Earning more than your parents has been a marker of success for more than 50 years but just a third of 30 year olds bring in a higher salary than their dads, experts say.

Researchers found that more than half of men and women aged 30 earned more than their fathers in 2005.

That figure began to drop from 2007 onwards, at the start of the last decade's financial crash, with earnings falling in real terms ever since.

Experts from the University of Surrey used estimates of earnings from the Family Expenditure Survey and Labour Force Survey from 1968 onwards.

They also used information from the British Cohort Study on the link between parents' and children's earnings for those born from 1970 onwards.

They used this to examine the concept of 'absolute mobility' - the proportion of people earning more than their parents.

They found that the fall in earnings since the start of the financial crash was the biggest influencing factor.

If weekly earnings had continued to grow at two per cent each year since - following the pre-2008 trend - the proportion of young adults exceeding their fathers' earnings would have stayed at around 50 per cent, they say.

Comparing the standard of living today with that of the past is crucial for understanding the UK's economic and social health, researchers say.

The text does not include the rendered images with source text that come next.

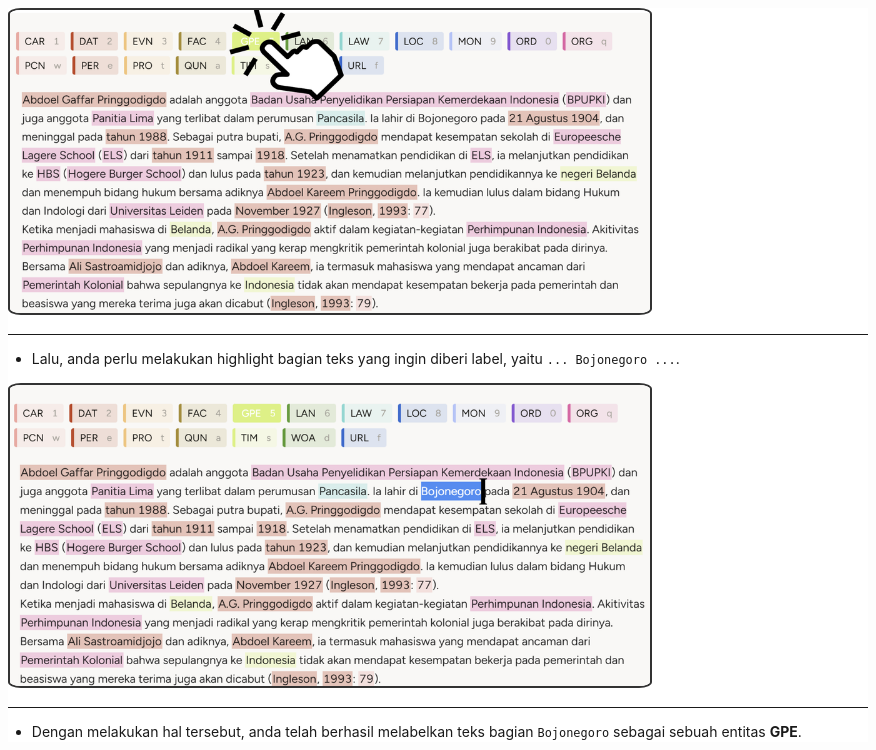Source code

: <img src="img/add-1.png" height="auto" width="640" style="border: 2px solid #333; border-radius:2%">

* * *

- Lalu, anda perlu melakukan highlight bagian teks yang ingin diberi label, yaitu `... Bojonegoro ...`.

<img src="img/add-2.png" height="auto" width="640" style="border: 2px solid #333; border-radius:2%">

* * *

- Dengan melakukan hal tersebut, anda telah berhasil melabelkan teks bagian `Bojonegoro` sebagai sebuah entitas **GPE**.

Jo Blanden, co-author of the study, said: 'Research and political debate have focused on relative social mobility - that is, whether those with higher incomes are likely to have children who are also relatively well-off.

'Our research highlights that this is no longer the case and clearly demonstrates that the economic gap between old and young is likely to become an increasingly charged political issue.'

The results correspond with findings from a recent Ipsos MORI poll showing that only 36 per cent of 'millennials' - young people born between 1981 and 1996 - believe that they will be financially better off than their parents.

The figure among 'baby boomers' - people born in the period from 1945 to 1965 - is about 20 per cent higher.

The authors also compared their results with those for Canada and the United States.

The outlook for the UK and the United States is similar, they found, with both showing significant falls in absolute mobility.

But there is not the same pattern in Canada where absolute mobility is higher and has remained stable.

Co-author Sumaiya Rahman added: 'Canada's experience indicates that the poor prospects for young people in the UK are not inevitable.'

The analysis also looked at data for men and women separately.

As women earn less than men, only a quarter of women aged 30 earned more than their fathers in 2017, compared with almost 45 per cent of men of a similar age.

Faster growth in young women's earnings in the 1990s and early 2000s meant that daughters improved their chances of earning more than their fathers, but the consequences of the financial crash have since reversed this trend.

The full findings of the study will be presented at the Royal Economic Society's annual conference at the University of Warwick running from April 15 to 17.